You’ll need to forgive me right here, as regardless of my tenure on this job I nonetheless stay and work in Australia and so aren’t absolutely on top of things on the specifics of American workplace circumstances, however what the fuck? You’re telling me this firm has applied a system the place 5% of its workforce, even when they’re doing simply tremendous, even when they’re going a nice job, will probably be focused—and undergo financially—simply to fulfill a quota?

No surprise individuals are pissed! One of these individuals, Brian Birmingham, a co-lead developer on World of Warcraft Classic, obtained so mad that in response to Bloomberg’s report he emailed employees final week to “to precise his frustration with this method”.

When group leads requested why we had to do that, World of Warcraft administrators defined that whereas they didn’t agree, the explanations given by government management have been that it was essential to squeeze the bottom-most performers as a method to verify all people continues to develop.

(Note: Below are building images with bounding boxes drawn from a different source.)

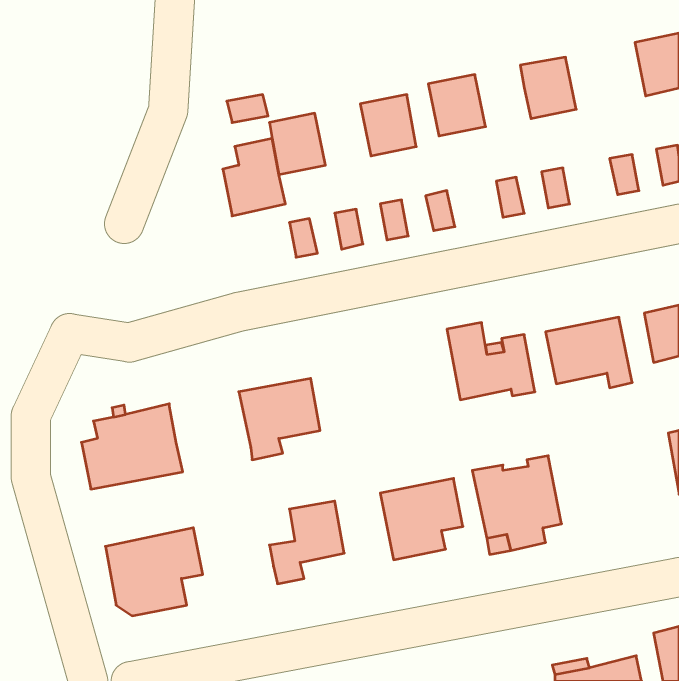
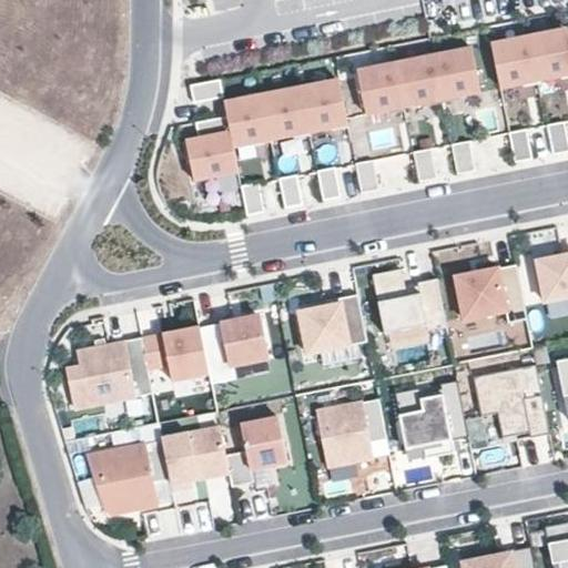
building: none -> [490,36,537,87]
building: none -> [395,54,442,105]
building: none -> [262,87,308,138]
building: none -> [296,294,366,353]
building: none -> [141,326,209,381]
building: none -> [473,364,549,437]
building: none -> [161,426,227,488]

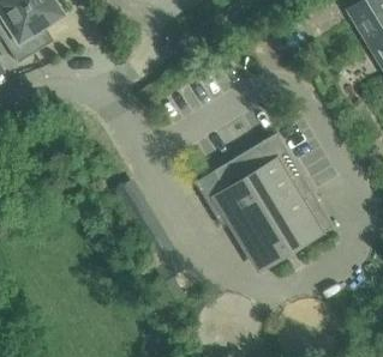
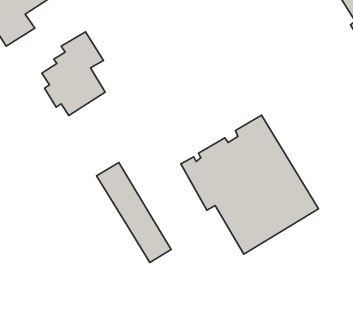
building: none -> [42,32,105,116]

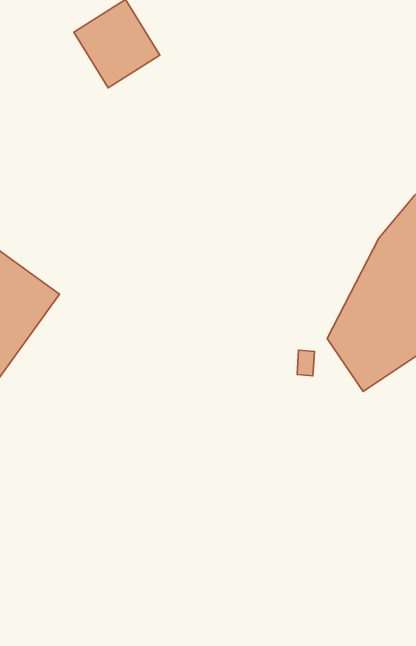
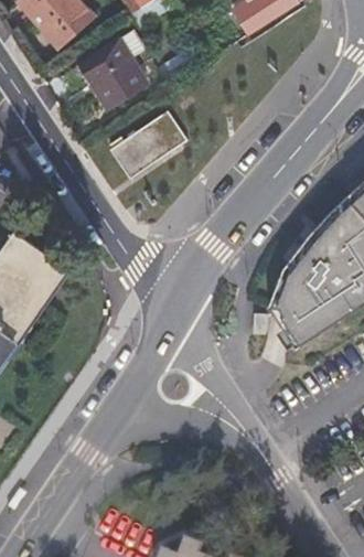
building: none -> [111,111,189,180]

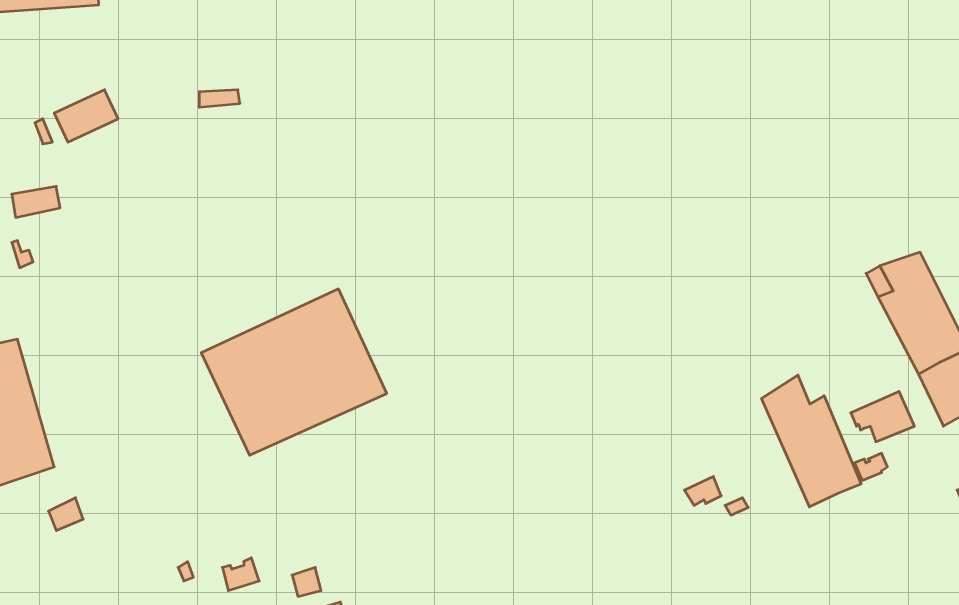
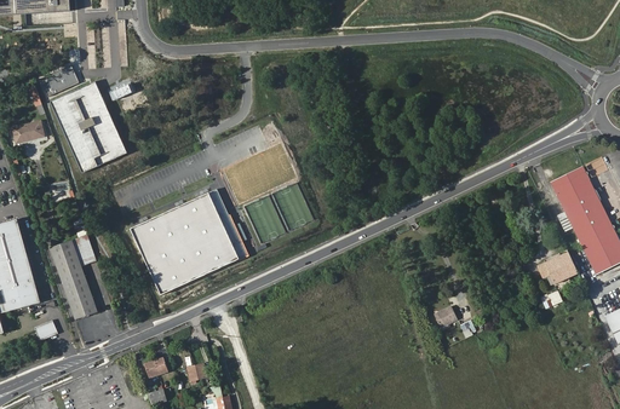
building: none -> [50,81,127,173]
building: none -> [51,237,97,321]
building: [762,375,861,507] -> none

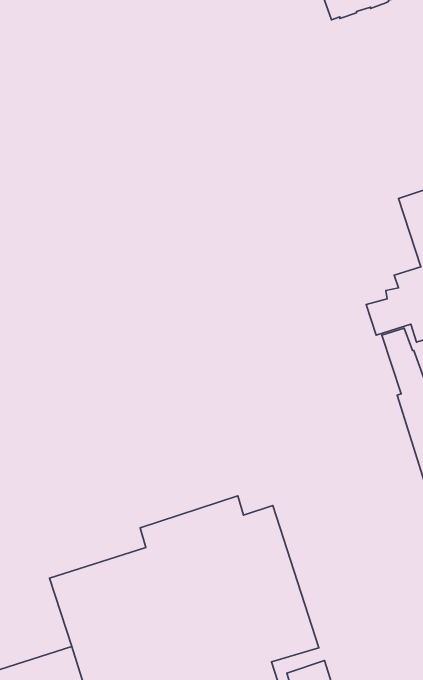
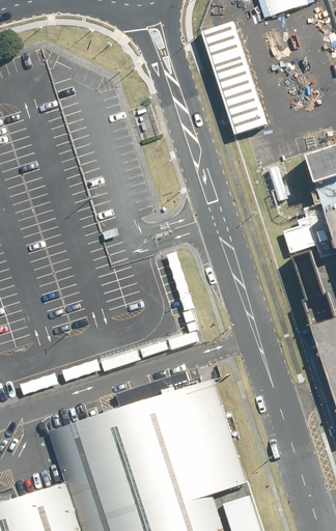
building: none -> [200,23,271,138]

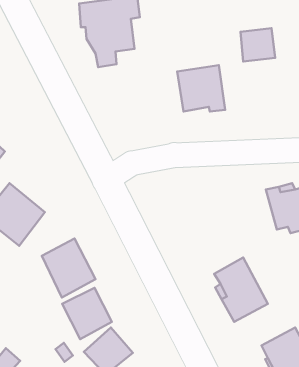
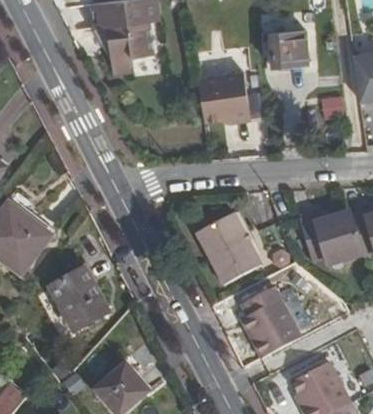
building: none -> [195,210,262,282]
building: [62,288,112,339] -> none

This kind of coverage encourages competitors between staff, sabotage of each other’s work, a need for individuals to search out low-performing groups that they are often the best-performing employee on, and finally erodes belief and destroys creativity.

Birmingham goes on to say he can’t work under a system like this, which he and other managers (who were asked to keep it a secret!) had managed to “circumvent or skip” for the last few years but which had recently begun to be enforced. He reportedly told staff he would be leaving the company if the policy was not reversed, but shortly after the email was sent he was called into HR and “terminated”.